For a weighted mean and variance computed as in the wikipedia
article, the standard error of the weighted mean is s/sqrt(n'),
where s is the weighted s.d., n' = V1^2/V2, and V1 & V2 are as in
the article. The df would be n' - 1. n' is the "effective sample
size" and is conceptually the same as Simpson's Reciprocal Index
of Diversity.
However, the variance described in the wikipedia article (and the
standard error I just gave) may not be what you should be using. The
precision of your mean, weighted or not, depends on how precisely
each of the values that are averaged estimates its own age-sex
subpopulation mean. The sizes of the differences between the
subpopulations do not matter. In Ted's expression for the weighted
variance, each term Si^2 should be understood as being (an estimate
of) the true variance of subpopulation i, divided by the number of
scores that enter into your sample mean for that subpopulation.

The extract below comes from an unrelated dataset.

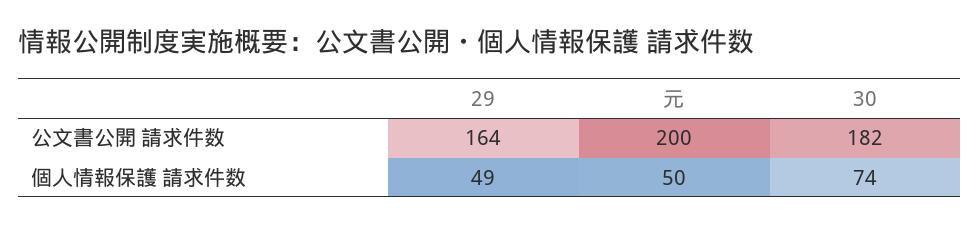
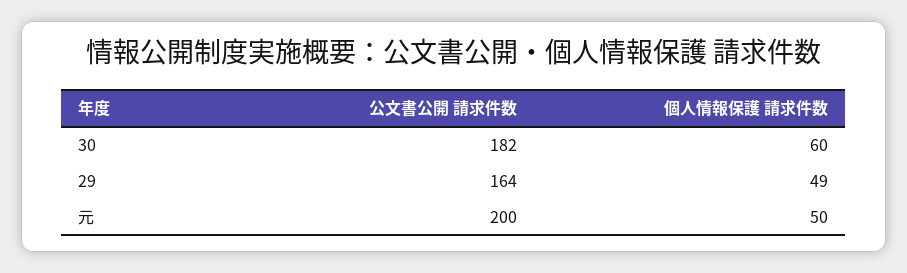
30, 個人情報保護 請求件数: 74 -> 60

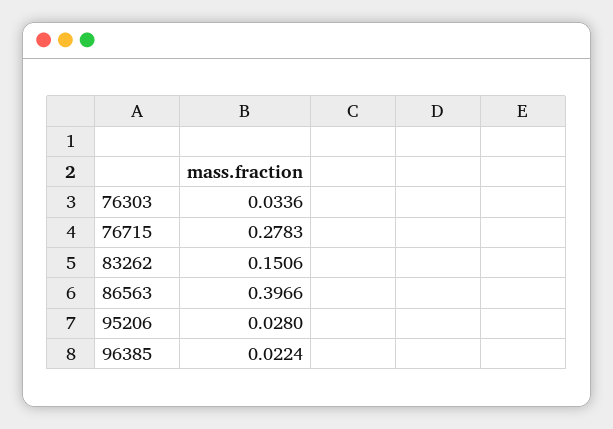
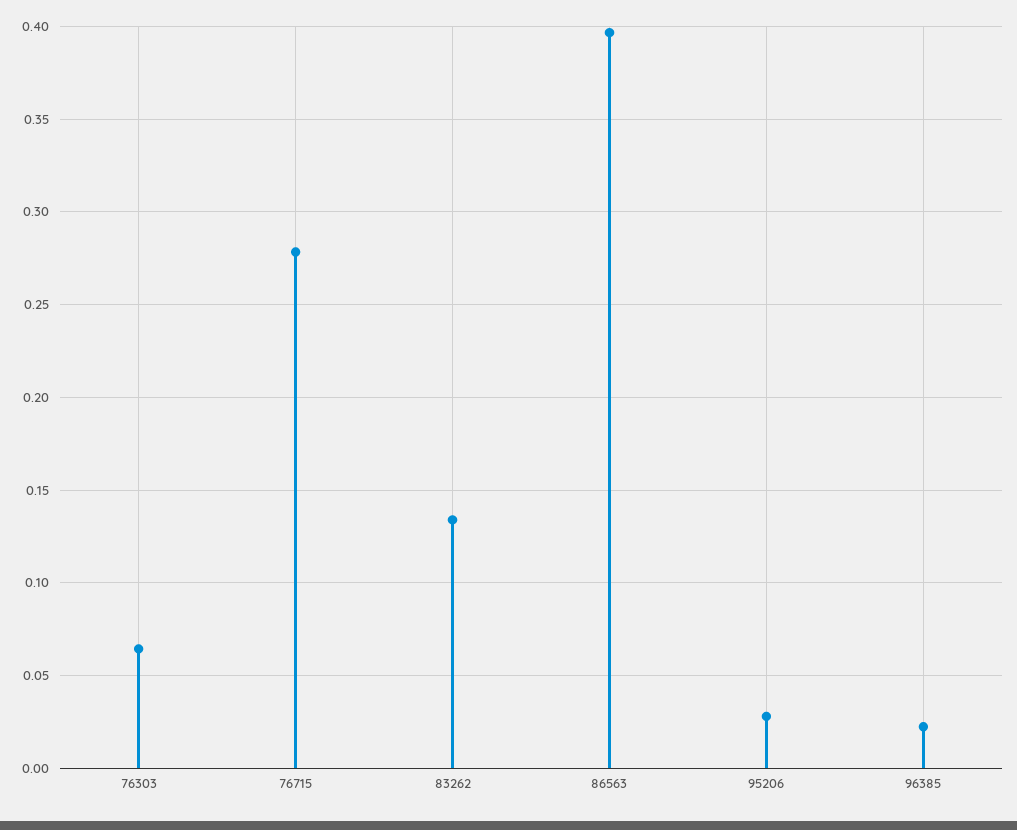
76303: 0.0336 -> 0.065
83262: 0.1506 -> 0.135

Why? Because the model that underlies the wikipedia "Weighted sample
variance" section is not the same as the model used in previous
sections. The model that underlies the weighted variance section is
that X1,...,Xn are independent identically distributed observations
from a population with mean mu and variance sigma^2, whereas the
nmodel that is appropriate for your data is that the Xi are
independent but not identically distributed: each Xi comes from
a population with its own mean mu_i and variance sigma_i^2.